Net present value is a method used in finance and business to determine if a particular project is worth pursuing. Learn more about NPV and how it is calculated, and check out an example comparison of various projects using net preset value.
What is Net Present Value?
NPV is a quantitative measure that takes into account a projects cash inflows, cash outflows, and the time value of money to determine if undertaking a business project is a good idea. To put it another way, NPV is a capital budgeting tool used to analyze the profitability of a project or projected investment.
Net Present Value Formula
The formula for NPV takes into account four variables:
- C(t) = net cash flow during period t
- C(0) = total initial outlay
- r = the discount rate
- t = number of time periods
The formula is:
NPV = the sum of: (C(t) / (1 + r) ^ t) – C(0)
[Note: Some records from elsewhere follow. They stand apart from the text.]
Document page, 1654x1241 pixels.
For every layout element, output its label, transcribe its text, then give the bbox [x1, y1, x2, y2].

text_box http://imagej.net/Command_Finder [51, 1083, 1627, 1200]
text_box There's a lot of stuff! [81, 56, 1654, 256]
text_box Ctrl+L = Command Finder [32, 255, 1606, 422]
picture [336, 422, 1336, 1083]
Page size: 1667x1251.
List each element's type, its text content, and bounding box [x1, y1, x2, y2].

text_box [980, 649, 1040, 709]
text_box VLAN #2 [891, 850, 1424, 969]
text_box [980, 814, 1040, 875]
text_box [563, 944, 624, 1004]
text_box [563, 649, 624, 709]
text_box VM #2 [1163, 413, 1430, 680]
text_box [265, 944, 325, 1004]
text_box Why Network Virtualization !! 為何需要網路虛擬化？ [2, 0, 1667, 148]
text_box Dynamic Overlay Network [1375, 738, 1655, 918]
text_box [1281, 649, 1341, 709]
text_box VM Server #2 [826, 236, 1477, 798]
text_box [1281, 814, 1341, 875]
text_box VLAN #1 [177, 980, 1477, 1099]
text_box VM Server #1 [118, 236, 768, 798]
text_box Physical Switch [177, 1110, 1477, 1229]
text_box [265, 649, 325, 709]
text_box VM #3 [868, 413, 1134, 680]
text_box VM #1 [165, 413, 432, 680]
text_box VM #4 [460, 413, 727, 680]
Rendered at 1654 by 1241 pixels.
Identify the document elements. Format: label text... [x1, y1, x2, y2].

Example Net Present Value Calculation
As an example, assume a project is expected to last for five years. The expected cash inflows from the project for each year are estimated at:
- Year 1: $5,000
- Year 2: $7,000
- Year 3: $10,000
- Year 4: $12,000
- Year 5: $15,000
The assumed discount rate is 7%, and the initial cost of the project right now is $25,000. The discounted cash flows for each year are:
- Year 1: $5,000 / (1 + 7%) ^ 1 = $4,672.90
- Year 2: $7,000 / (1 + 7%) ^ 2 = $6,114.07
- Year 3: $10,000 / (1 + 7%) ^ 3 = $8,162.98
- Year 4: $12,000 / (1 + 7%) ^ 4 = $9,154.74
- Year 5: $15,000 / (1 + 7%) ^ 5 = $10,694.79
The sum of these cash flows equals $38,799.48. Thus the NPV for this project is:
NPV = $38,799.48 – $25,000 = $13,799.48
Comparing Business Projects With Net Present Value
Projects should be accepted and pursued if the NPV is greater than $0. A positive NPV means that the earnings from the project exceed the initial costs of the project. In other words, a positive NPV implies profitability. A negative NPV indicates that the project will not produce sufficient cash flow to cover the initial capital outlay. It loses money and should be avoided.
Assume a manager conducts an NPV analysis on five projects and concludes the following:
Project 1 NPV = $10,000Project 2 NPV = $3,300Project 3 NPV = ($2,500)Project 4 NPV = $0Project 5 NPV = $4,000
In this example, it is clear that projects 1, 2, and 5 are profitable. The highest NPV project should be pursued first. However, if the company has enough capital in its budget to pursue all three profitable projects, it should. Projects 3 and 4 should not be pursued.
When conducting NPV analysis, it is always wise to do the analysis using multiple discount rates, as this assumption can easily alter net present value.